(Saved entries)
▬▬▬▬▬▬▬▬▬▬
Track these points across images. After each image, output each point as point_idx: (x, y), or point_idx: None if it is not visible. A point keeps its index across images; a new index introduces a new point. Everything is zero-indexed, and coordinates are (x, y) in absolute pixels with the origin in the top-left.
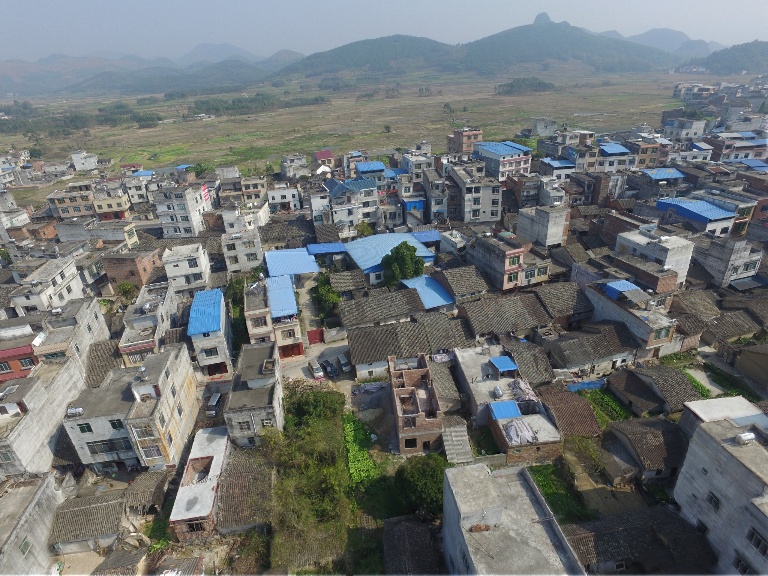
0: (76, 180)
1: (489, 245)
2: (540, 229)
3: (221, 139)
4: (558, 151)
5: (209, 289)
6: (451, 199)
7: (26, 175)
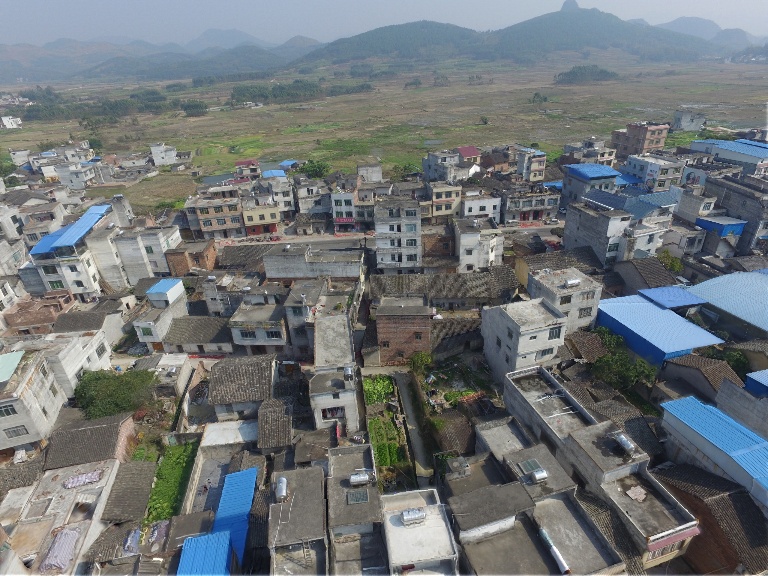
▬▬▬▬▬▬▬▬▬▬
◆ **REQUIRED TASK**:
Please switch "pixels" to "pixel units" throughout these lines and reproduce them with nothing else changed, leaving out the pictures.

◆ **THE RESULT**:
Track these points across images. After each image, output each point as point_idx: (x, y), or point_idx: None if it is not visible. A point keeps its index across images; a new index introduces a new point. Everything is zero-indexed, and coordinates are (x, y) in absolute pixel units with the origin in the top-left.
0: (76, 180)
1: (489, 245)
2: (540, 229)
3: (221, 139)
4: (558, 151)
5: (209, 289)
6: (451, 199)
7: (26, 175)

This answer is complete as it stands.